The jointly developed platform will continuously monitor and analyze key symptoms that impact the daily lives of patients with Huntington’s in an effort to better understand the progression of the disease and the impact of treatment on patients, Teva said in a statement.

Huntington’s, a fatal and neurodegenerative disease, is a devastating illness that urgently requires new treatment options, the statement said, including ways to continuously and remotely assess and quantify symptoms that can give useful and actionable feedback to doctors, patients and caregivers.

The disease is characterized by uncoordinated and uncontrollable movements, cognitive deterioration and behavioral and/or psychological problems. Progression of the disease is characterized by a gradual decline in motor control, cognition and mental stability and generally results in death within 15‐25 years of clinical diagnosis.

Because it is genetic, Huntington’s can be passed from parent to child through a gene mutation, and children of a parent with Huntington’s have a 50 percent chance of inheriting the gene. According to the World Health Organization, Huntington’s affects about five to seven people per 100,000 in Western countries.

The new technology platform developed by Teva and Intel will be used for the first time in a sub-study within an ongoing Phase 2 study of the disease. Patients will be asked to use a smartphone and wear a smartwatch equipped with sensing technology that will continuously measure their general functioning and movement. The data will be wirelessly streamed to a cloud-based platform specifically developed by Intel to analyze the data from wearable devices. Proprietary algorithms will then translate the data, in near real-time, into objective scores to measure the severity of the motoric symptoms.
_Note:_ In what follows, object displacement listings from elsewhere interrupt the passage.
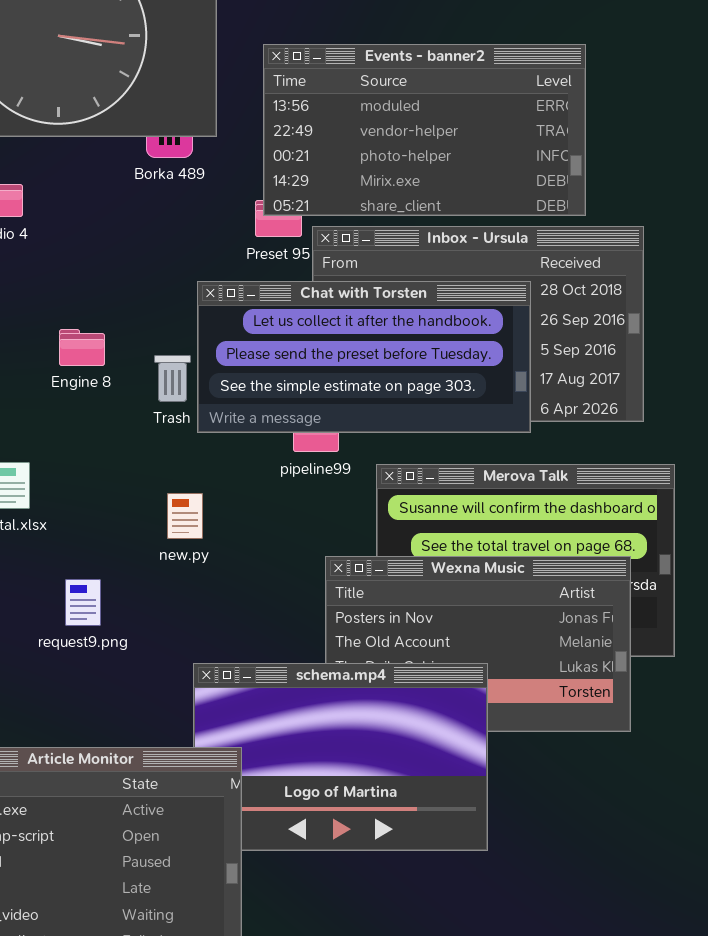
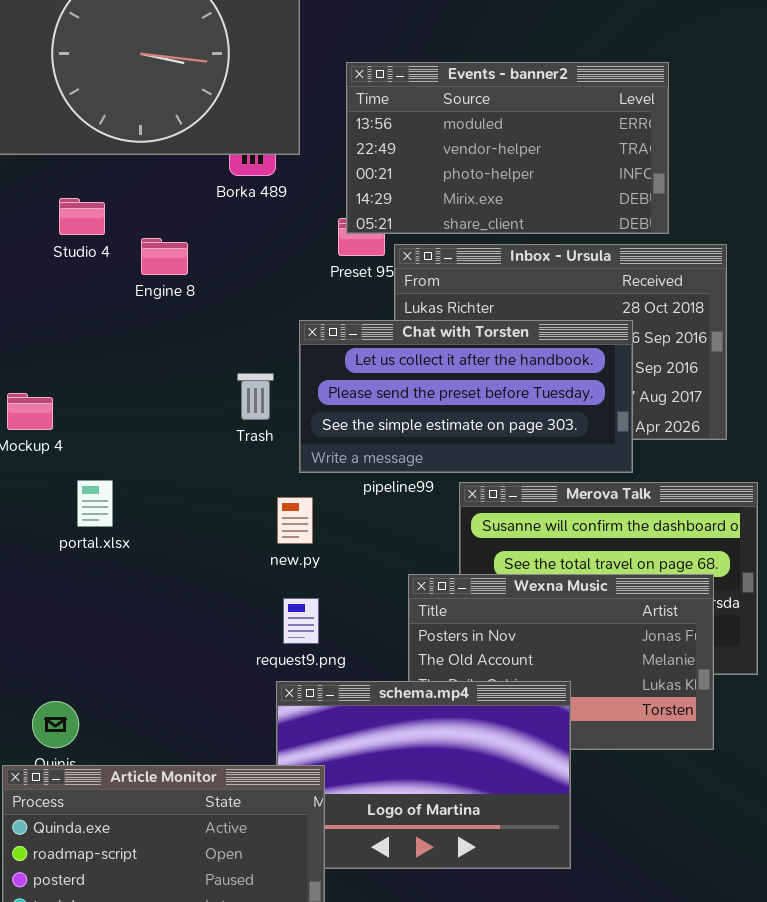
Chat with Torsten: [197,281,531,433] -> [299,320,633,473], moved
Engine 8: [59,329,105,366] -> [141,238,188,275], moved
new.py: [167,493,203,539] -> [277,497,313,544], moved
request9.png: [65,579,101,626] -> [283,598,319,644], moved

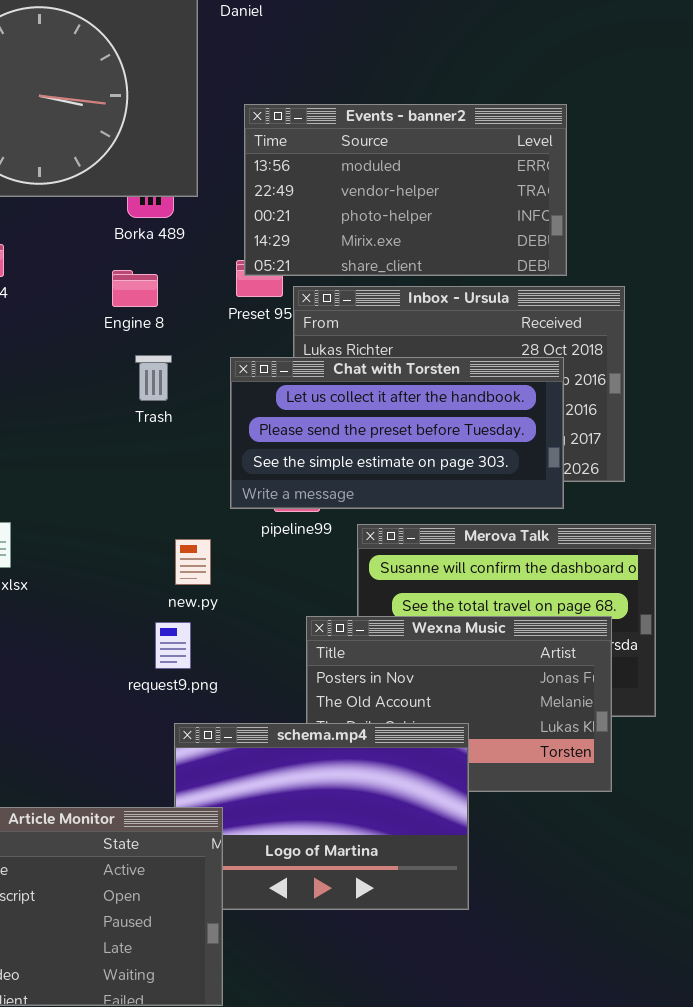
Engine 8: [141,238,188,275] -> [112,270,158,307], moved
Chat with Torsten: [299,320,633,473] -> [230,357,564,509], moved
Trash: [237,373,274,420] -> [135,355,172,401], moved
request9.png: [283,598,319,644] -> [155,622,191,669], moved

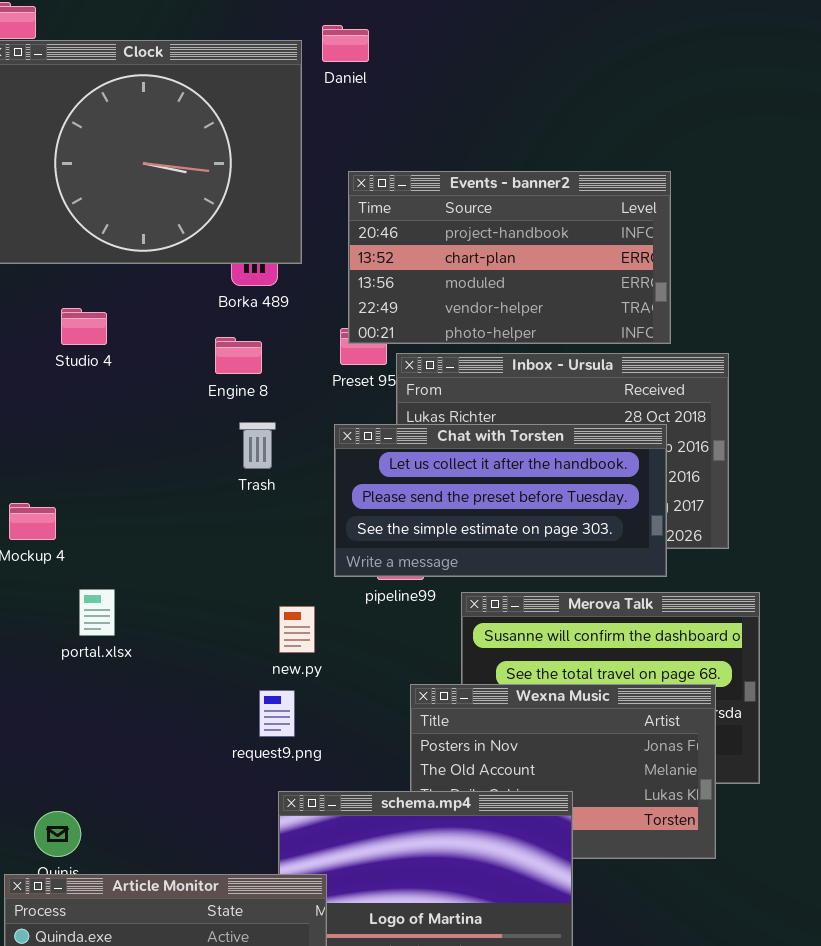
Events - banner2: [244,104,567,276] -> [348,171,671,344], scrolled up 2 rows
This collaboration will make use of Intel’s capabilities in analytics and algorithm development for movement detection, together with Teva’s knowledge and experience in Huntington’s treatment and research, the statement said.

The study will start toward the end of the year and will take place in centers in the US and Canada.

“The aim of this important project is to provide continuous objective data on the impact of Huntington disease on the patient, and, by extension, a clear understanding of the impact of treatment on patients’ quality of life,” said Michael Hayden, president of Teva Global R&D and its chief scientific officer. “Current measurement of symptoms is largely based on observation when the patient sees the doctor. This technology now provides us with an opportunity to have continuous monitoring. This unique technology could complement future trials in HD.”

This cloud-based solution for analyzing wearable device data is being developed using the open-source Intel Trusted Analytics Platform (TAP), a software platform to accelerate the creation of advanced analytics and machine learning solutions. Initial development was done in collaboration with The Michael J. Fox Foundation for use in Parkinson’s disease research.

“Patients generate data based on their day-to-day experiences that can help in improving disease management — even something as simple as wearing a smart watch can add useful insight,” said Jason Waxman, corporate vice president and general manager of the Datacenter Solutions Group at Intel. “The complexity of analyzing these data streams requires a platform for machine learning, to help drive the pharmaceutical industry towards faster, better clinical trials, potentially leading to new treatments for patients.”